RA_Fisher 6 days ago | parent [-]

I don’t think it’s realistic to think that software engineers can pick up advanced statistical modeling on the job, unless they’re pairing with statisticians. There’s just too much background involved.

softwaredoug 6 days ago | parent | next [-]

The "search practitioners" I'm referring to are pretty uniformly ML Engineers . They also work on feeds, recommendations, and adjacent Information Retrieval spaces. Both to generate L0 retrieval candidates and to do higher layers of reranking with learning to rank and other systems to whatever the system's goal is...

You can decide if you agree that most people are sufficiently statistically literate in that group of people.
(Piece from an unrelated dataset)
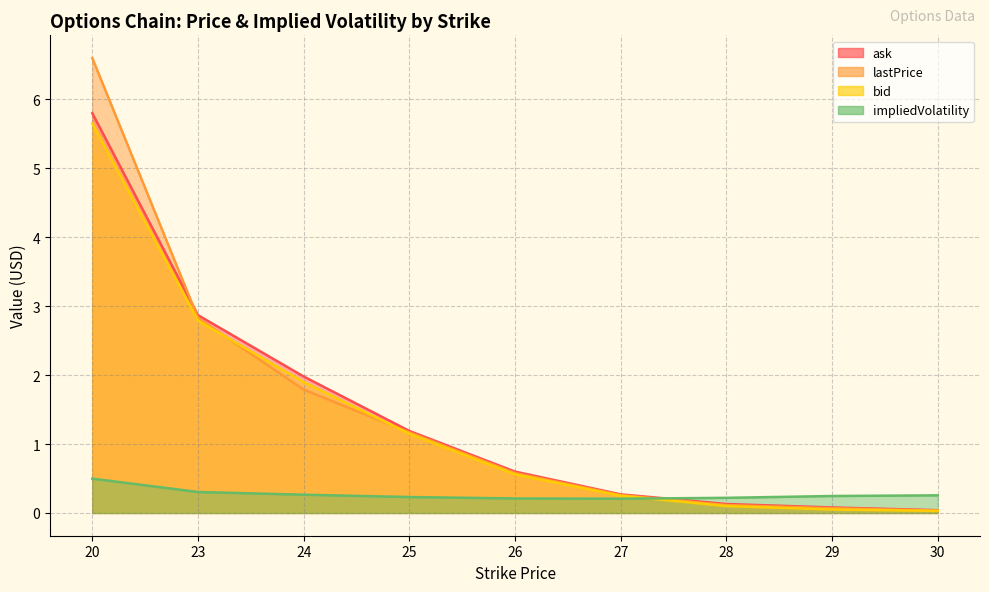

Reading right to left, extract all data points from this chart.

lastPrice: 30=0.0	29=0.1	28=0.1	27=0.3	26=0.6	25=1.2	24=1.8	23=2.8	20=6.6
bid: 30=0.0	29=0.1	28=0.1	27=0.2	26=0.6	25=1.1	24=1.9	23=2.8	20=5.7
ask: 30=0.0	29=0.1	28=0.1	27=0.3	26=0.6	25=1.2	24=2.0	23=2.9	20=5.8
impliedVolatility: 30=0.3	29=0.2	28=0.2	27=0.2	26=0.2	25=0.2	24=0.3	23=0.3	20=0.5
But some humility around statistics is probably far up there in what I personally interview for.

RA_Fisher 6 days ago | parent [-]

For sure. There are ML folks with statistical learning backgrounds, but it tends to be relatively rare. Physics and CS are more common. They tend to view things like you mention, more procedural eg- learning to rank, minimizing distances, less statistical modeling. Humility around statistics is good, but statistical knowledge is still what's required to really level up these systems (I've built them as well).

binarymax 6 days ago | parent | prev [-]

Your overall condescending attitude in this thread is really disgusting.
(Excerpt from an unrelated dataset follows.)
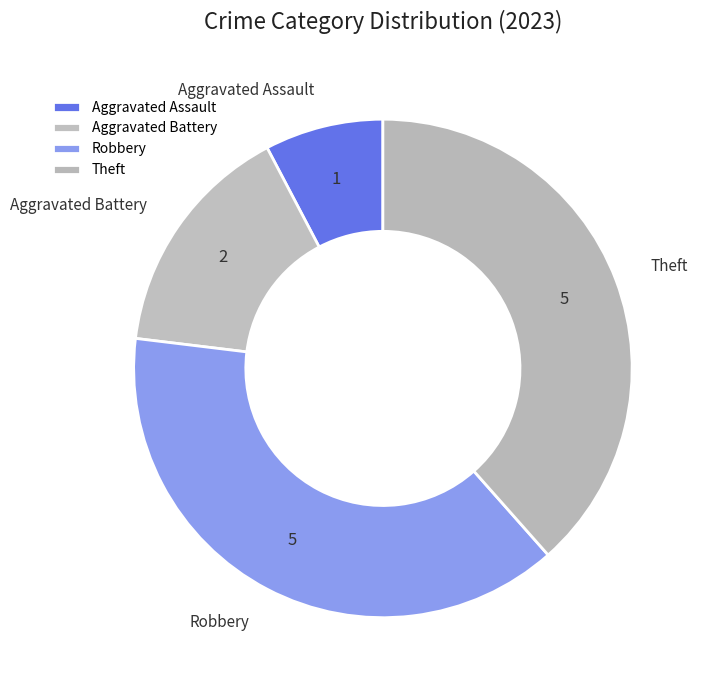

The Robbery slice represents 51% of the pie. True or false?

False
RA_Fisher 6 days ago | parent [-]

Statisticians are famously disliked, especially by engineers (there are open-minded folks, of course! maybe they’d taken some econometrics or statistics, are exceptionally humble, etc). There are some interesting motives and incentives around that. Sometimes I think in part it’s because many people would prefer their existing beliefs be upheld as opposed to challenged, even if they’re not well-supported (and likely to lead to bad decisions and outcomes). Sticking with outdated technology is one example.

simplecto 6 days ago | parent | prev [-]

It seems that the current mode (eg fashion) is a hybrid approach, with vector results on one side, BM25 on the other, and then a re-reank algo to smooth things out.

I'm out of my depth here but genuinely interested and curious to see over the horizon.

RA_Fisher 6 days ago | parent | next [-]

Best is to use one statistical model and encode the underlying aspects of the context that relate to goal outcomes.

authorfly 6 days ago | parent | prev [-]

Out of interest how come you use the word "mode" here?

simplecto 6 days ago | parent [-]

because the space moves fast, and from my learning this is the current thing. Like fashion -- it changes from season to season

authorfly 4 days ago | parent [-]

Oh right, I just wondered if it was a loan word from German. I am hearing it more and more in English.